В январе прошлого года Марта (как всегда поглощенная думами о своем будущем — вот она в городе, быть может в Кейптауне, учится в колледже) вдруг заметила, что ветка, скользнувшая, словно влажная губка, по ее и без того мокрым волосам, как бы шевелится. Марта присмотрелась: темно-зеленые листья на этой ветке были непривычной формы, и Марта увидела двух огромных, толстых зеленых гусениц, дюймов по семь длиной. Гусеницы эти какого-то тошнотворного, светло-зеленого цвета были удивительно гладкие, словно кожа, и шелковистые тельца их до того надулись и, должно быть, так стремительно росли в этот жизнеутверждающий месяц (Марте казалось, что она видит, как набухает студенистая масса под тонкой натянутой кожей), что могли в любую минуту лопнуть под напором собственного роста, так и не превратившись в высохшие, точно палки, чехольчики, а потом в бабочек и мотыльков. До чего же они противные, отвратительные! Марту стало мутить при виде этих толстых, раздувшихся существ, которые, неуклюже переваливаясь, ползли по легкой поверхности листьев, слепые, безмолвные, с двумя крошечными рожками на месте головы, — вернее, просто бугорками зеленоватой кожи. Они вызывали отвращение, но при виде их на душе у Марты стало веселее. И она вернулась в свою комнату, распевая.

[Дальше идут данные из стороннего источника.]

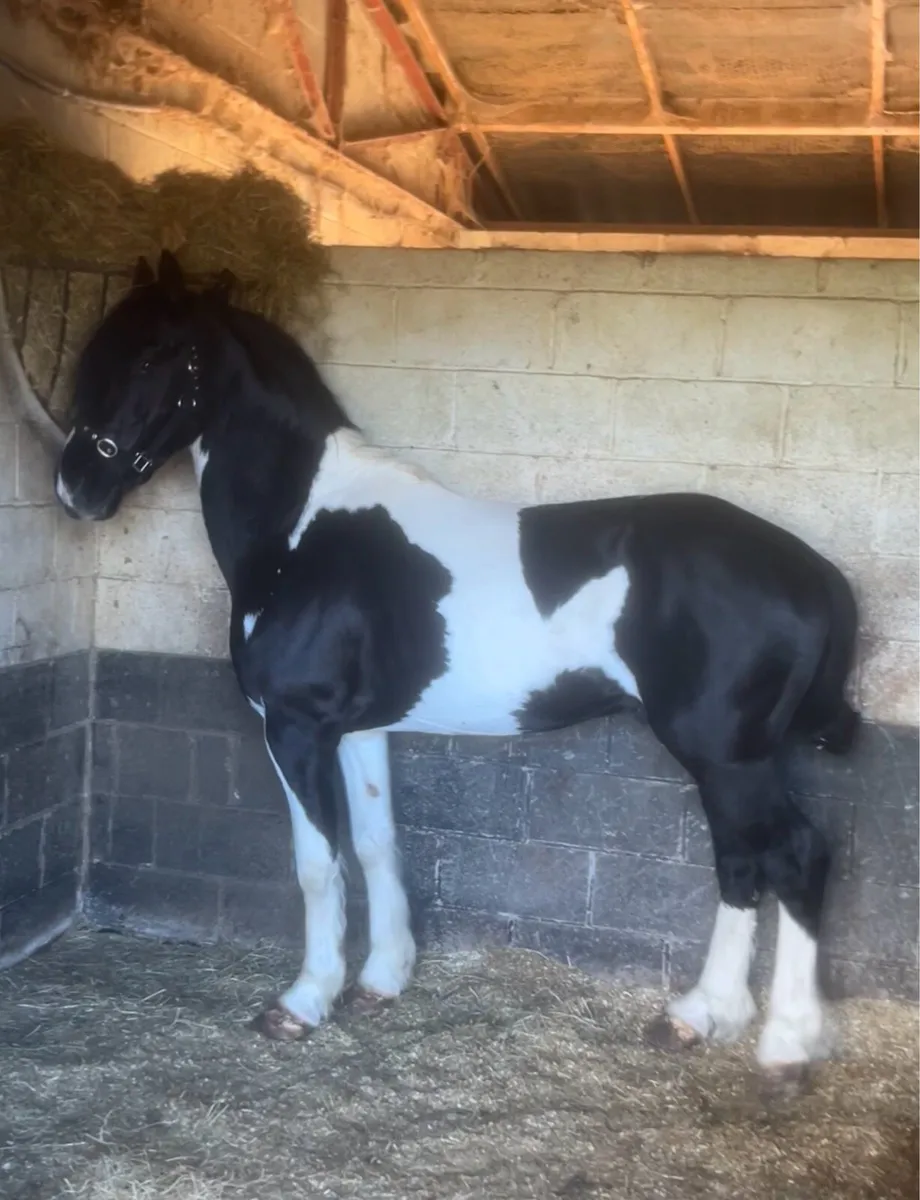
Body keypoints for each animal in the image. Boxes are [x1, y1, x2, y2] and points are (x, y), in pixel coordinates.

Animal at [54, 249, 860, 1090]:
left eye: (153, 355)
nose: (75, 486)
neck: (303, 532)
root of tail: (811, 571)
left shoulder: (296, 727)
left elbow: (318, 862)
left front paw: (305, 1001)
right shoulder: (358, 731)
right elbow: (376, 843)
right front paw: (382, 981)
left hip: (726, 756)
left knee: (791, 858)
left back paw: (782, 1044)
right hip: (732, 760)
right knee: (744, 863)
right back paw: (704, 1018)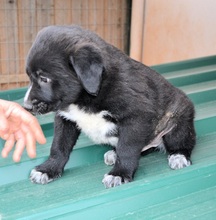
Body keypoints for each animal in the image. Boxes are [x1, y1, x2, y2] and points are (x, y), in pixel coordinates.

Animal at [23, 25, 196, 187]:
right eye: (30, 77)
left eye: (44, 79)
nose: (26, 107)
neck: (85, 96)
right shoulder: (65, 119)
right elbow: (58, 146)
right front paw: (48, 169)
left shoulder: (137, 117)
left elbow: (127, 149)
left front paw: (120, 173)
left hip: (177, 122)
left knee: (184, 142)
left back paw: (179, 156)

Можно подумать, что она соскучилась по дому, резонно заключила Марта. Но она не вернется на ферму — «ни за что на свете!». Тем не менее на какое-то мгновение ей показалось, что и в городе она не может оставаться: вот она заболела, сидит в своей комнате, у нее, наверно, малярия. А почему бы и нет? Ведь в детстве она болела же малярией, а всякому известно, что «если уж она у вас в крови, то…». Значит, ее «хватила» малярия — про солнечный удар тоже говорят, что он «хватил», — и вовсе ей не хочется домой. Вообще все в порядке. Марта убеждала себя, что в истории с Адольфом нет ничего необычного, — нельзя считать себя достойным членом молодого общества двадцатых годов и не знать, что тебе предстоит пройти через определенные испытания, а может быть, пережить и что-то большее. Она в самом деле ничуть не стыдится истории с Адольфом — но ей стыдно так, что плеваться хочется от отвращения (у себя в комнате, когда никто не видит, как пылает лицо), когда она вспоминает сцену, устроенную Стеллой. Марта сказала себе, что никогда, ни за что ноги ее не будет у Мэтьюзов.
На третий день своего добровольного заточения Марта получила большой букет дорогих цветов от Стеллы и Эндрю с веселой запиской, в которой говорилось, что они звонили ей в контору и им сказали о ее болезни. Марта была растрогана их добротой, но, едва почувствовав благодарность, тут же с досадой остановила себя: «Вздор! Какая это доброта? И что же тогда — доброта? Стелла прислала мне цветы просто потому, что это было проще всего и…»
Она написала коротенькую записку мистеру Джасперу Коэну в том юмористическом тоне, который она знала это — был неуместен, ибо в записке она просила об особом одолжении: ведь чтобы еще посидеть дома, нужно было представить справку от доктора.